We can't get people to stop reading messages or looking at photos while driving now. Why do you think these would be any better? They're more of a temptation, since you don't have to keep looking down at the phone and can operate hands free. Sure, your head is up, but are your eyes focused a couple of hundred feet down the road, or close-in on the stock market ticker?

MarkWAliasQ
MarkWAliasQ

I.E. A motorbike coming up on your far LH or RH field of vision could be flashing red as could children coming out from behind cars.

rhonin
rhonin

Look past the "glasses" version. This is basically allowing personal HUD. If I could get specific functions on my prescription glasses.... Take your car for instance - Many cars today are using HUD or DIV (display in view) design and technology so a driver does not have to glance away and take their eyes off of the road. Now apply that same technology while you are walking. Stop, look in a store window - information provided as wanted (or needed). Look at it from a first responder - live real time information updates. How about sporting events? Or FPS games? What about a paintball competition? The application is endless. Don't get caught up in the physical appearance of the prototype glasses as they are now. I fully expect to see some extreme sports person wearing a pair and sharing live soon.

dogknees
dogknees

Just because a proportion of people do dumb things isn't a reason for the rest of us not to use this sort of tech. Even if the proportion is 90%.

learn4ever
learn4ever

Let the car manufacturers look after this... and they are.

CharlieSpencer
CharlieSpencer

assuming the driver isn't watching last night's game or his girlfriend's latest sext message instead. I'm betting they majority will use this as the next evolution of their smartphone, another device to fiddle with. Besides, you can get too much information. So a motorbike is coming up? Why would I change my driving pattern? He's the one coming up on me. At what point do we flag children between cars?

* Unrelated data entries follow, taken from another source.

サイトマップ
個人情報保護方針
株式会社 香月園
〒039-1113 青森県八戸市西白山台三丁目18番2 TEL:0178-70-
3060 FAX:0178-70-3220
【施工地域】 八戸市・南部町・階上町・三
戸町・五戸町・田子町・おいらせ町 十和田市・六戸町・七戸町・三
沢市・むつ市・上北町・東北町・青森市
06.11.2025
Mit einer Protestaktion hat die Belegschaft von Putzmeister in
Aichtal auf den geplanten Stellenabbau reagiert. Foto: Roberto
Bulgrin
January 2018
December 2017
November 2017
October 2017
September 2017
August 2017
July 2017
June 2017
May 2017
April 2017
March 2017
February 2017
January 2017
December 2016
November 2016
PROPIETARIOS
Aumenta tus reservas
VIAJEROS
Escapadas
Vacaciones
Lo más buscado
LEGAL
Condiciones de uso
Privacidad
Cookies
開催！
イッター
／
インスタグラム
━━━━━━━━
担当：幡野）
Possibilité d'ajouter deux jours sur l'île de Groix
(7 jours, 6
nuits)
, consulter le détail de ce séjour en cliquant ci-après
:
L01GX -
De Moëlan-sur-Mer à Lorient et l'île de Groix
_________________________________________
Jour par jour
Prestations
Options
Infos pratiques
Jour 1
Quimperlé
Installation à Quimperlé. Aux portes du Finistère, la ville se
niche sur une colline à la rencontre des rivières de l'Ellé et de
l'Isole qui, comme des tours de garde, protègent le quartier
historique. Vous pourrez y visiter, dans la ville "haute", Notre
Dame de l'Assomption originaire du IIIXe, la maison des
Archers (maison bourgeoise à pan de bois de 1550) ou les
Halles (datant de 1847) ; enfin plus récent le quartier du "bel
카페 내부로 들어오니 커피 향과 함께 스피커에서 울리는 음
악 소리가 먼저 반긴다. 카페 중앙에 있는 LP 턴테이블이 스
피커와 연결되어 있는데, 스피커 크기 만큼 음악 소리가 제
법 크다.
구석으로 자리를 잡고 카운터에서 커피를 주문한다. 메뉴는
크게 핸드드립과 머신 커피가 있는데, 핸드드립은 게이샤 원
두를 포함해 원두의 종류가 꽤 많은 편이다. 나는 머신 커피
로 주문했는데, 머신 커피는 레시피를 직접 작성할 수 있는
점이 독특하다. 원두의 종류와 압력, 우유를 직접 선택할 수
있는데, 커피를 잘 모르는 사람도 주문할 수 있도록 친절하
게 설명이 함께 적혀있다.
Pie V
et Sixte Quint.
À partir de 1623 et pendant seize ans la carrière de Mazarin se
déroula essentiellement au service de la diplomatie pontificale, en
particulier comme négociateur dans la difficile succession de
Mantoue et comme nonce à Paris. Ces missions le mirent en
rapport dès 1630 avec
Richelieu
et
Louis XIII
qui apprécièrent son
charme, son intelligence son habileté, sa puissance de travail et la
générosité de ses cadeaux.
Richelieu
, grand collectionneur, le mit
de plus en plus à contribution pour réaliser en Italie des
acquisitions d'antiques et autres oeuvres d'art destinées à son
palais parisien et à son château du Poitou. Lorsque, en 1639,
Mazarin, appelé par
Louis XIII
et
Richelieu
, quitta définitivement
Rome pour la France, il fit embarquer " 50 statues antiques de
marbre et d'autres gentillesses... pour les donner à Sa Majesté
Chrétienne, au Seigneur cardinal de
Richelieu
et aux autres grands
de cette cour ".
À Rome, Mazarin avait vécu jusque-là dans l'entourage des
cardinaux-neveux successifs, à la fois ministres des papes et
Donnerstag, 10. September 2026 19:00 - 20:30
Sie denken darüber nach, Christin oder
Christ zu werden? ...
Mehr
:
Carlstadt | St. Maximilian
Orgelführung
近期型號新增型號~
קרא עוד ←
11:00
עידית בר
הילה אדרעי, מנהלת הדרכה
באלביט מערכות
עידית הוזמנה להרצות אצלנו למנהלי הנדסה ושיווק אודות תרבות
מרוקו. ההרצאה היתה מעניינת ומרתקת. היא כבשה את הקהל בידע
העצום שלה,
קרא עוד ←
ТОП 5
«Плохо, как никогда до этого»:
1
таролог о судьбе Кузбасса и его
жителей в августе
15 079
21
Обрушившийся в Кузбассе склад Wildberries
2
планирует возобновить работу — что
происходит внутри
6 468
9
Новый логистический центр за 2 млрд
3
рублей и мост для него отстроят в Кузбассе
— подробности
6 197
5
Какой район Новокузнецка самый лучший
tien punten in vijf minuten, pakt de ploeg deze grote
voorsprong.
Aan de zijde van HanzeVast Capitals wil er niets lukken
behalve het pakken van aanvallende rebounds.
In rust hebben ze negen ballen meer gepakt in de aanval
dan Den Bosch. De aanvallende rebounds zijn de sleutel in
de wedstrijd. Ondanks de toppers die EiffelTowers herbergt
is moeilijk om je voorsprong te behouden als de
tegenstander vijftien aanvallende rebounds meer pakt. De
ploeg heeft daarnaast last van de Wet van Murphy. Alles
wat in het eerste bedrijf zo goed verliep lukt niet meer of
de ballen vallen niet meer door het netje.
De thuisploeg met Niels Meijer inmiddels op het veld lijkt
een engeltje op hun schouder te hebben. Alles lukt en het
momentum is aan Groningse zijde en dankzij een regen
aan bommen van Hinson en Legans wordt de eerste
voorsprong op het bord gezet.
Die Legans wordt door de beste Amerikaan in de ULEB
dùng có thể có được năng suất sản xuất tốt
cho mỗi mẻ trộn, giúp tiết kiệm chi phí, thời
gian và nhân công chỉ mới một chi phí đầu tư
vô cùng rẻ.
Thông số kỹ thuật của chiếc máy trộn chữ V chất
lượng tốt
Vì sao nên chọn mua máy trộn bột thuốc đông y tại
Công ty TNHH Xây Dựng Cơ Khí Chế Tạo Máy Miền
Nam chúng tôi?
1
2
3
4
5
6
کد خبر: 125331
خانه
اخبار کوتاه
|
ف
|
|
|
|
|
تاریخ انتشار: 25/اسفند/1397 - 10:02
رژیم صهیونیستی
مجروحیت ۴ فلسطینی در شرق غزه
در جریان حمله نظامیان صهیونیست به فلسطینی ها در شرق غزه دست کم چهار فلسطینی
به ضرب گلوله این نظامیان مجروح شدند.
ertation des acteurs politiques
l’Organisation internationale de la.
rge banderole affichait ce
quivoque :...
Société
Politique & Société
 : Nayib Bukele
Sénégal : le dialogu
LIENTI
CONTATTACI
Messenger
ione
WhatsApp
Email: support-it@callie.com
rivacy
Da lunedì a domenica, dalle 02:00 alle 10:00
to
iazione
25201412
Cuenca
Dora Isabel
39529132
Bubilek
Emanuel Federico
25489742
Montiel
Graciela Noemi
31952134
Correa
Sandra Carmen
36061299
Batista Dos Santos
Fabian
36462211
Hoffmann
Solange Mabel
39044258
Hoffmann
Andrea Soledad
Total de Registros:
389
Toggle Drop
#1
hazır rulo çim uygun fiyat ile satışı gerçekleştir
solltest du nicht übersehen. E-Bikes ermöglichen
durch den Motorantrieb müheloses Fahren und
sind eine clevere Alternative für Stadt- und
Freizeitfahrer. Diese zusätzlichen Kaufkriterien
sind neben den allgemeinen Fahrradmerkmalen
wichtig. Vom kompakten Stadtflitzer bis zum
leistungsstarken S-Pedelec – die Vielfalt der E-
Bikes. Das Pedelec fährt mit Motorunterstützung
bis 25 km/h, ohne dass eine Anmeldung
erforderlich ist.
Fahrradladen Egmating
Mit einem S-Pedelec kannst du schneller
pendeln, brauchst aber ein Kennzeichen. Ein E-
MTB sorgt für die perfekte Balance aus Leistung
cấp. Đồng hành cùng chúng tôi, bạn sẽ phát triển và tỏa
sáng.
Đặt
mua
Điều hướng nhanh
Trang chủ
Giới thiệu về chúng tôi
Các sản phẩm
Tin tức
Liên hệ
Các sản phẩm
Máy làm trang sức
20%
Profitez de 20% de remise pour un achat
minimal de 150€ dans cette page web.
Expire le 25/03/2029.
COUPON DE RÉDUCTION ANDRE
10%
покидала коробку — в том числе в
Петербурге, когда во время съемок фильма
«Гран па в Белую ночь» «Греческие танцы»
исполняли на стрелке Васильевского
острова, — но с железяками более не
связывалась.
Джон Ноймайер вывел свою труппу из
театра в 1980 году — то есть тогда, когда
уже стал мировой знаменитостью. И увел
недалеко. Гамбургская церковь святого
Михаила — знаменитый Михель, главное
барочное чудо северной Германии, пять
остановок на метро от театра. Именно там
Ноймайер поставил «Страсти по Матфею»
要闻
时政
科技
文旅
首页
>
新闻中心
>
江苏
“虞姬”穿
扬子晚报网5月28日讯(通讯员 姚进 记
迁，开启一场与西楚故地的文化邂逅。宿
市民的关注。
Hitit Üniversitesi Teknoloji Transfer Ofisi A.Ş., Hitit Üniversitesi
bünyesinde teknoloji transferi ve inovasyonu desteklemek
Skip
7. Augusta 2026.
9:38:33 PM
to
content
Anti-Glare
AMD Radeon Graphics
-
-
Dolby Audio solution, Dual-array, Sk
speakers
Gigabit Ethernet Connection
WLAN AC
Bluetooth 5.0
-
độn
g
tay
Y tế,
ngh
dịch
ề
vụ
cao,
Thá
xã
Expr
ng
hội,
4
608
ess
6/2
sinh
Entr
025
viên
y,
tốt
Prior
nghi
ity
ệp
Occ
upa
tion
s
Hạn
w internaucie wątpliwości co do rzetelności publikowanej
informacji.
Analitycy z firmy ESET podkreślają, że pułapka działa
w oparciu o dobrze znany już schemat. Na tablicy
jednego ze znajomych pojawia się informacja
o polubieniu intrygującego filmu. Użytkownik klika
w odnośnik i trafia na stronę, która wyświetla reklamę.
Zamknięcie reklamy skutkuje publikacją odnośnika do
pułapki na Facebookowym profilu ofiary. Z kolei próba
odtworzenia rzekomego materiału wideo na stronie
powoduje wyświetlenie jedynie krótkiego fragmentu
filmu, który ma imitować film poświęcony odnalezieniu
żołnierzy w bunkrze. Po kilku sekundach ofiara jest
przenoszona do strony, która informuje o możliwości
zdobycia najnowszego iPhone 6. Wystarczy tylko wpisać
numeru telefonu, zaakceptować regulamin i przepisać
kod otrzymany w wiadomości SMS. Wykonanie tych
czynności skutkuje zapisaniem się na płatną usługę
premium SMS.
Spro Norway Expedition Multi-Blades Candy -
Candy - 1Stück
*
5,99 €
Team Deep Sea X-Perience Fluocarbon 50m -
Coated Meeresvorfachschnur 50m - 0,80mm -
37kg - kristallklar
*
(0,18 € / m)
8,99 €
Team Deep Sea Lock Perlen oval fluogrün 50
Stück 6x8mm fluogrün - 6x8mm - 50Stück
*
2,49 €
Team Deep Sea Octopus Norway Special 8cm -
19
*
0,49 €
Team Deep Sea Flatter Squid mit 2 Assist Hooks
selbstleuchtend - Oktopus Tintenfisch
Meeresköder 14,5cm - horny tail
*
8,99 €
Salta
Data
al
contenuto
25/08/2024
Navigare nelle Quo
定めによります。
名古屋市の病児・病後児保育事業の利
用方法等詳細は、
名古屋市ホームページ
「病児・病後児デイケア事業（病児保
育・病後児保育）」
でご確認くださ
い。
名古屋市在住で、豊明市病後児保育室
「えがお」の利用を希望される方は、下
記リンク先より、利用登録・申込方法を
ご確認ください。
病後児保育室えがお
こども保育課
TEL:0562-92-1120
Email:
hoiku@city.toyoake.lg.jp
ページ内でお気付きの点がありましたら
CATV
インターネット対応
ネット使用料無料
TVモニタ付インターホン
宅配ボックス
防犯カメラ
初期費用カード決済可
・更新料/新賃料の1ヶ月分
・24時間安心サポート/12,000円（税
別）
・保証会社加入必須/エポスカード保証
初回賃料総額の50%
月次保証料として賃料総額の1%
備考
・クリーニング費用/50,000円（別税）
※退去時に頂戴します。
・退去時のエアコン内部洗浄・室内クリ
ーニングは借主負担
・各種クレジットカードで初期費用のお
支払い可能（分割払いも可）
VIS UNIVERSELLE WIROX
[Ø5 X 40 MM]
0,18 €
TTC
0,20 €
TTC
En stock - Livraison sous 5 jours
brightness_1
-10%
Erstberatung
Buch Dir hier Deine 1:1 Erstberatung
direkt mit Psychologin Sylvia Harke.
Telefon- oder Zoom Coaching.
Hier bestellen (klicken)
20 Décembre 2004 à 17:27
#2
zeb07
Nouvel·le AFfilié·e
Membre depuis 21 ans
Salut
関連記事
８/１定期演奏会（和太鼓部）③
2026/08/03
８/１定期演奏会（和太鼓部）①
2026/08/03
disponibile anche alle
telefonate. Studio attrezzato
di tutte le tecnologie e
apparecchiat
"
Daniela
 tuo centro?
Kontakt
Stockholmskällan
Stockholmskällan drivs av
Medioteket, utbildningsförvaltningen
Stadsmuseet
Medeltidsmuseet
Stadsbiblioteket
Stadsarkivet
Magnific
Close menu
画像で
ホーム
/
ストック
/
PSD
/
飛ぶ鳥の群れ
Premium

One could just be walking around to get in the door, not chasing a ball into the street. School zones would be a mass of color.

seanferd
seanferd

If you don't care enough about your safety to wear a helmet (or even a shirt), and you don't pay attention and drive appropriately for conditions and traffic, and auto drivers don't pay attention either, you are all quite welcome to each other. Shorter: Technology isn't going to help if no one is paying attention anyway, unless it is able to take control of your vehicle. And no Freedom-Loving™, Red-Blooded™, American™ is going to have any of that.

Jordon
Jordon

You'll start worrying more about motorcycle riders when they start wearing helmets? So an uninformed person is of lesser value to you than one that's informed? No big deal. Run em over if they're not wearing a helmet. They deserve it. At the risk of getting negative votes or even getting this post pulled, I've got no problem telling you, that you are a POS.

CharlieSpencer
CharlieSpencer

I originally misunderstood you; here 'coming up on you' means approaching you from behind. Your second post made me realize you meant I'm approaching him. I see your point without grant it. I'll worry more about them when they start wearing helmets, something that isn't required here and that few use. A helmetless rider tells me he doesn't care about his safety in the first place. Why should I?

MarkWAliasQ
MarkWAliasQ

It's how a lot of people on motorbikes die. People in cars pull out of junctions because they don't notice them coming. Same goes for kids walking out from behind cars. It would be possible to highlight or emphasis these potential issues and of course positively discriminate against anything that is obvious like a mass school exodus.